What the governor can or cannot do on his own in an emergency is threatening to block whatever progress is being mae in one of the longest legislative years in recent memory.
“The real big issue that’s holding up everything, from the bonding bill, to agreement on tax relief, to supplemental spending, to police reforms, is the issue of the governor’s emergency powers,” Garofalo said.
Lawmakers in St. Paul for the year’s second special session are working on updated guidelines and limitations that might separate pandemics from under the governor's standard emergency powers umbrella, allowing more participation from lawmakers when deciding what’s best to keep the state safe.
With the peacetime emergency still in effect, Minnesota’s emergency operation center remains open and staffed, while expanded testing and tracing efforts continue.
“If and when the details of that proposal are public, I think people would see that it’s pretty reasonable,” Garofalo told Dave Lee on the WCCO Morning News.
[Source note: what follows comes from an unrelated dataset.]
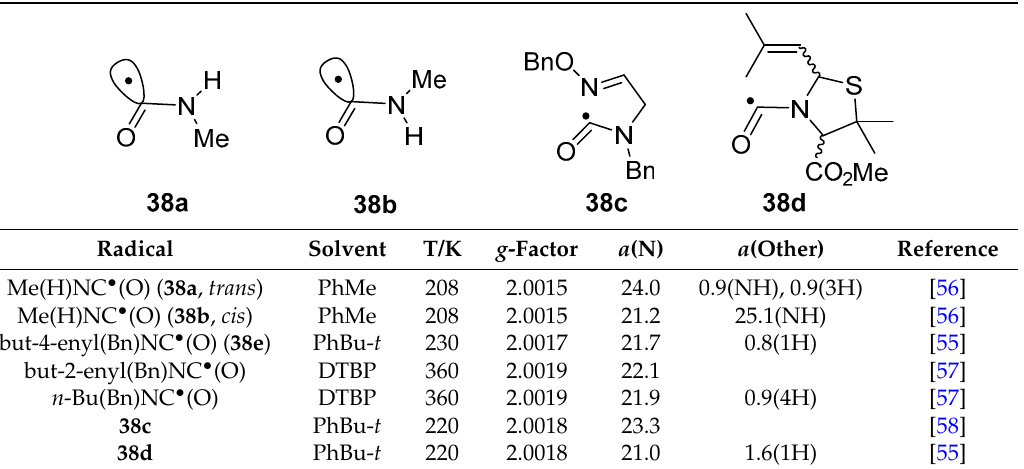
Molecules 2016 , 21 , 63 Table 3. EPR parameters of carbamoyl (aminoacyl) radicals in solution. Table 3. EPR parameters of carbamoyl (aminoacyl) radicals in solution. Table 3. EPR parameters of carbamoyl (aminoacyl) radicals in solution.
Twice in the past month, Republican lawmakers have sought to strip away the peacetime emergency declaration that went into effect on March 13, the governor on that day putting into place strategies like social distancing requirements and the closing of businesses where COVID-19 could easily spread.
During both special sessions, the GOP-controlled Senate has voted in favor of the proposal, only to have it die when the DFL-led Minnesota House voted it down.
The guidelines call for lawmakers to return for a special session each time an emergency declaration expires to vote on an extension.
"COVID-19 continues to present an unprecedented and rapidly evolving challenge to our state," Walz said in a statement released on Monday. "The peacetime emergency has provided us tools to save lives and mitigate the devastating impacts of this pandemic. As cases skyrocket in other states, we can't let our guard down now."
Garofalo called this a unique time in the state’s history.
“Governor Walz (has) these emergency powers where he is able to, with the signature of a pen, without passage of a law, being able to impose laws on people in a state of emergency,” he said of the declaration and extensions. “The statute was never intended for this.”